The Rector’s Palace! Another Gothic/Renaissance style building with beautiful Baroque features that stands out of the crowd among an already aesthetically pleasing city. To be noticed among an entire city of stunning architecture is no easy feat, but the Rector’s Palace manages to do just that. The palace which served as the seat of the Rector (hence the name) of the Rector of the Republic of Ragusa, from the 14th century right up until the demise of the Dubrovnik Republic in 1808, attracts eyes and camera flashes from all over, why not get to know it a little better?
Originally constructed during the Middle Ages, the first building was destroyed during a fire
Back in 1435, the original building met its end in a blaze and the town officials decided to construct another palace in its place. The job was offered to a keen and highly talented builder from Naples, Onofrio della Cava. In addition to the palace building itself, another Italian, Pietro di Martina, decorated the Gothic style building with intricate and ornate sculptures. Alas, one would think the palace had had a curse placed on it as not even that model was meant to be, with a gunpowder incident causing significant damage to the final building in 1463.
The job of renewing the damaged palace was offered to yet another Italian – the well known Florence architect, Michelozzo
Michelozzo’s plans weren’t welcomed as his design was believed to have been leaning far too much towards a Renaissance style look, and to date, despite its rather bad fortune, the palace had been Gothic. Following the rejection of Michelozzo’s ideas, other local builders continued working on re-doing the palace. The beautiful porches that can be seen today draw the attention of many, and with good reason, these, certainly the most characteristic parts of this building, are believed to have been the handywork of yet another Italian architect, Salvi di Michele. The reason for this belief is because di Michele is known to have taken over the works by the time 1467 rolled around.

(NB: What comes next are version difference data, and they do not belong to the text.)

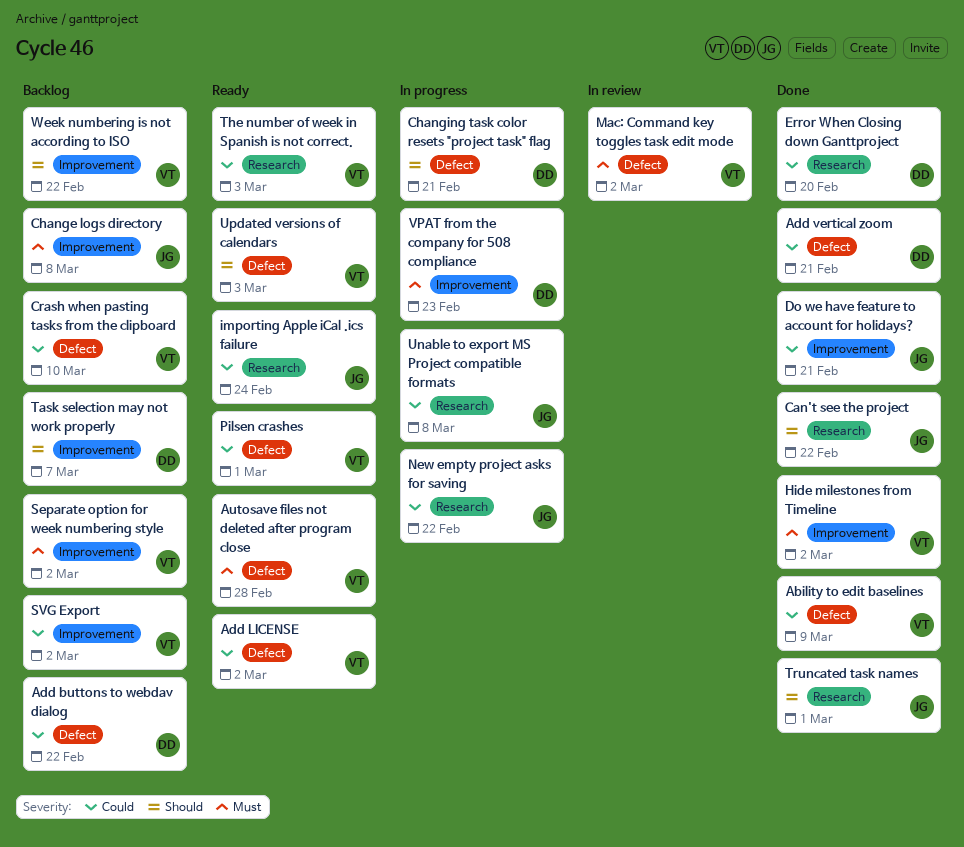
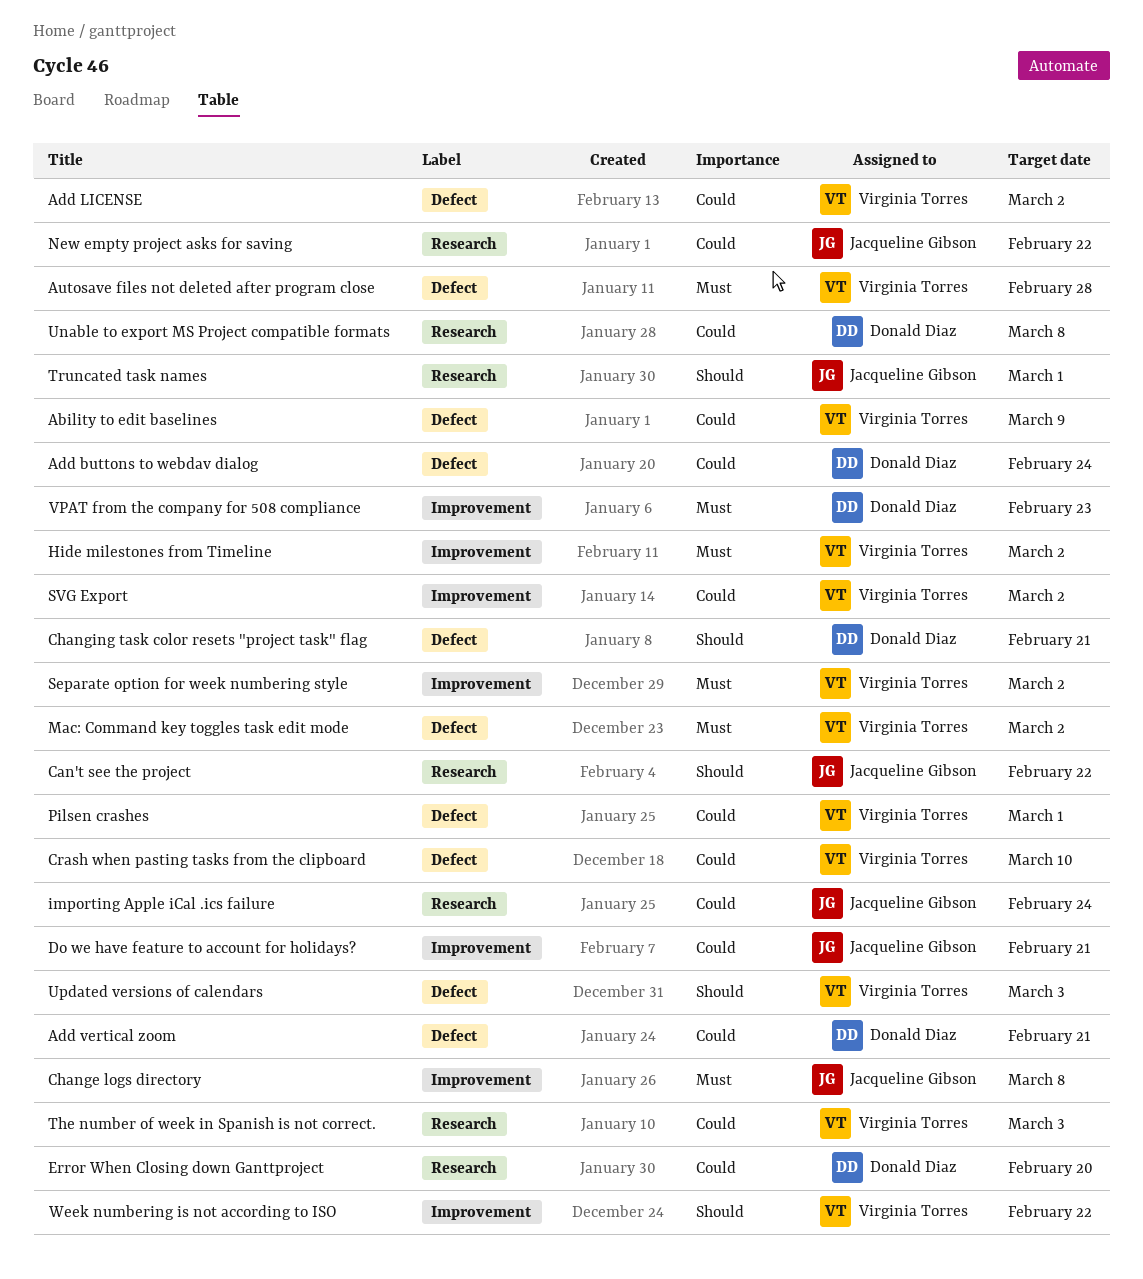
Add buttons to webdav dialog, due: Feb 22 -> Feb 24
Task selection may not work properly: present -> none
Unable to export MS Project compatible formats, owner: Jacqueline Gibson -> Donald Diaz

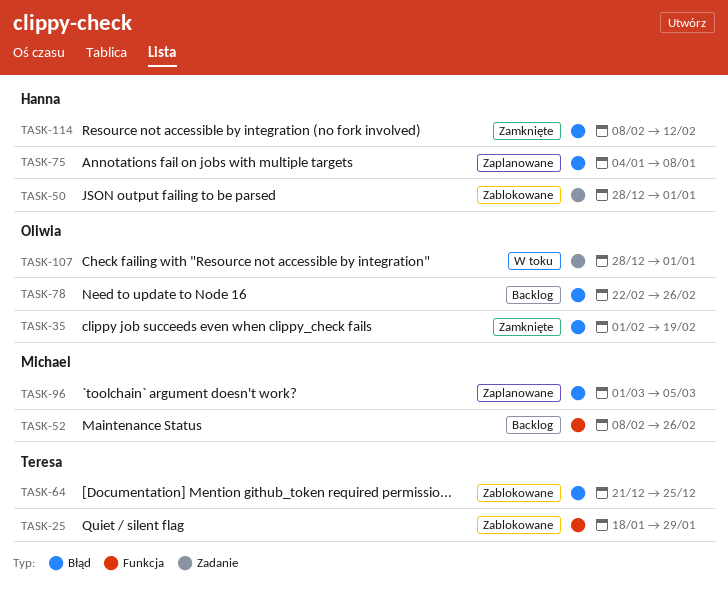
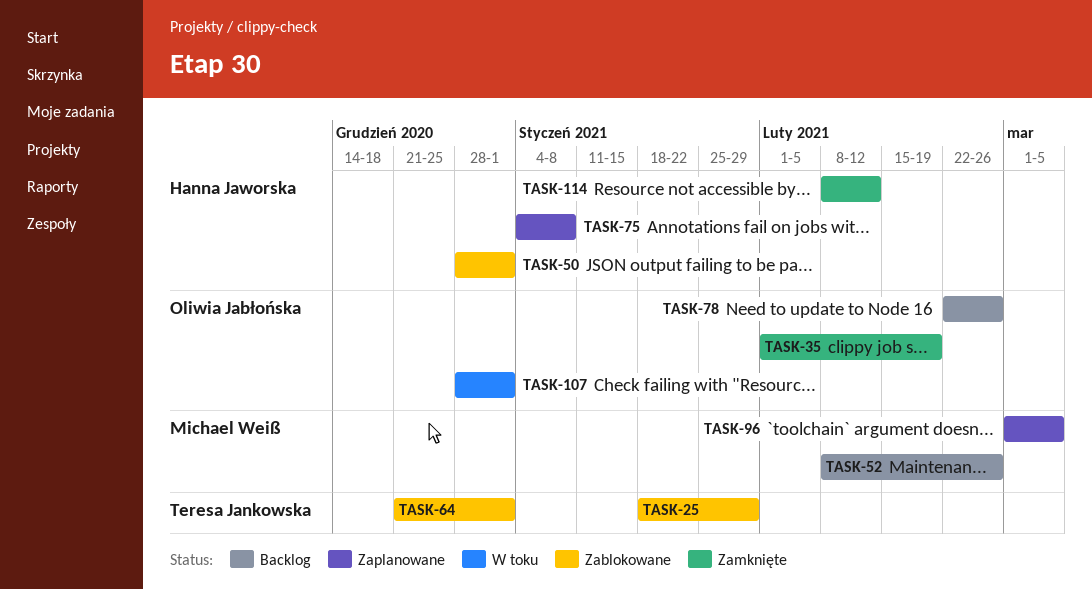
TASK-64, due: Dec 25 -> Jan 1

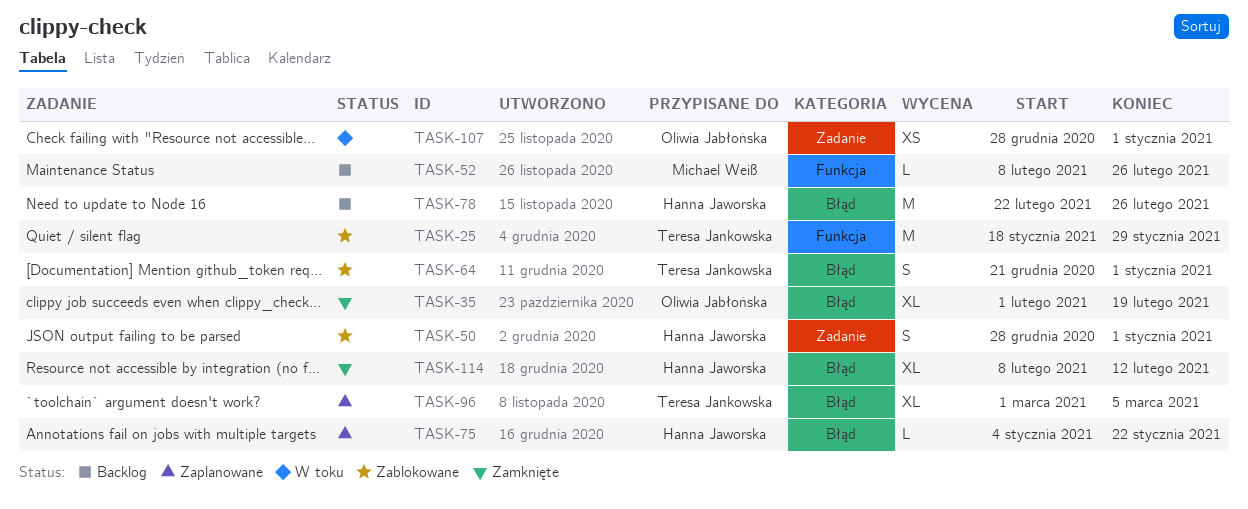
TASK-75, due: Jan 8 -> Jan 22
TASK-78, owner: Oliwia Jabłońska -> Hanna Jaworska
TASK-96, owner: Michael Weiß -> Teresa Jankowska

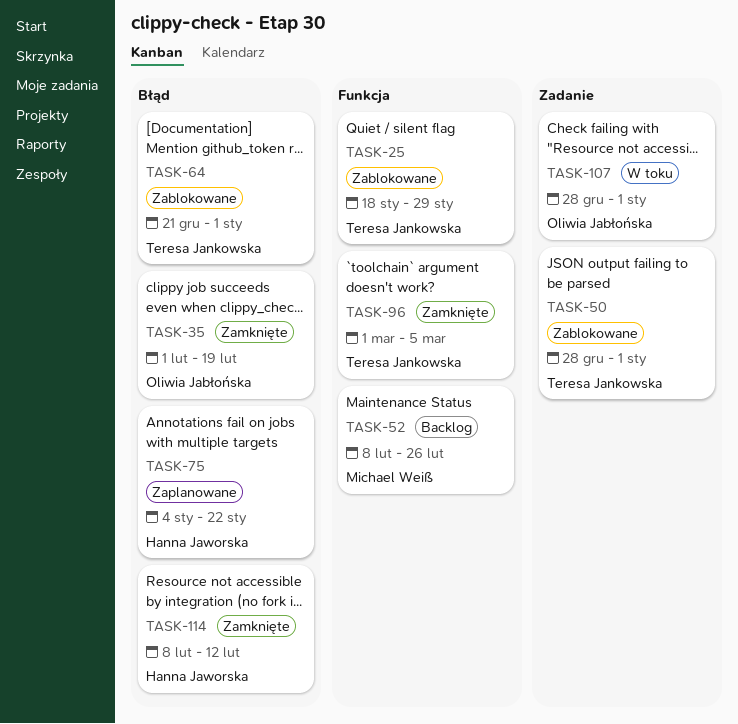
TASK-50, owner: Hanna Jaworska -> Teresa Jankowska
TASK-78: present -> none
TASK-96, status: Zaplanowane -> Zamknięte
TASK-96, label: Błąd -> Funkcja

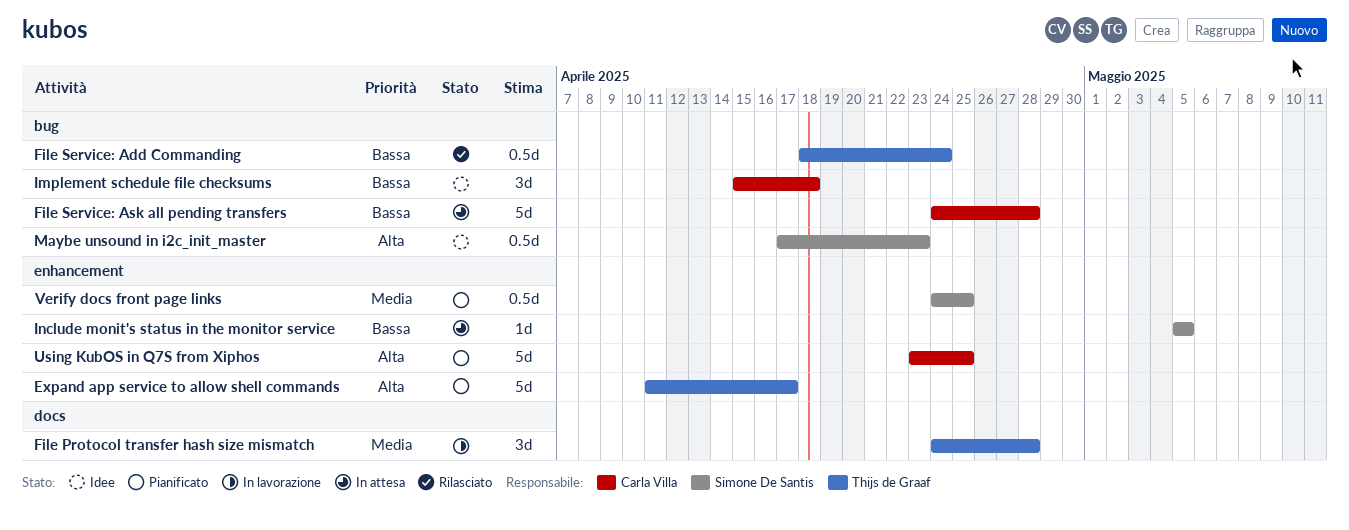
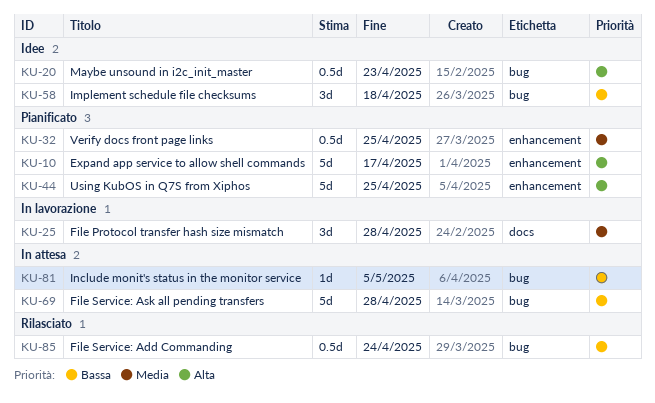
Include monit's status in the monitor service, label: enhancement -> bug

All was well, and then came not one earthquake, but two…
Yes, that’s right, the poor Rector’s Palace couldn’t catch a break and was damaged during the lesser known earthquake of 1520, and once again during the much larger earthquake that occurred, as previously mentioned, in 1667, which saw the city almost entirely ruined and the vast majority of its former population tragically wiped out. As I mentioned a bit further up, Sponza Palace survived, but the Rector’s Palace wasn’t blessed with such luck.
Reconstruction began, once again
Gothic style building didn’t seem to bring a great deal of luck to the Rector’s Palace, which simply seemed to be a doomed project, and so came a Baroque design. The atrium of the building, which is still just as impressive in the modern day as it was back then, was equipped with an elaborate looking stairway, as well as a bell. By the time 1638 rolled around, a statue to a local islander named Miho Pracat was constructed. The Lopud native was an extremely wealthy ship owner, who gave his riches to the City of Dubrovnik after his death.
The Rector’s Palace was the seat of the Rector of the Republic of Ragusa from the 14th century, right up until the year 1808
As touched on in the introduction to the history of this palace, the name comes from the fact that this, in spite of its numerous ”misfortunes” over the centuries, had been the seat of the Rector. This most esteemed function earned it its title, which translates to Knežev dvor in Croatian (the seat of the Knež). It also held the functions of the state administration, which was then, of course, entirely separate in Dubrovnik, and acted as the seat of the Ragusan Minor Council until the collapse of the Republic. Since 1872, the palace has naturally been the home of the History Department of the Museum of Dubrovnik.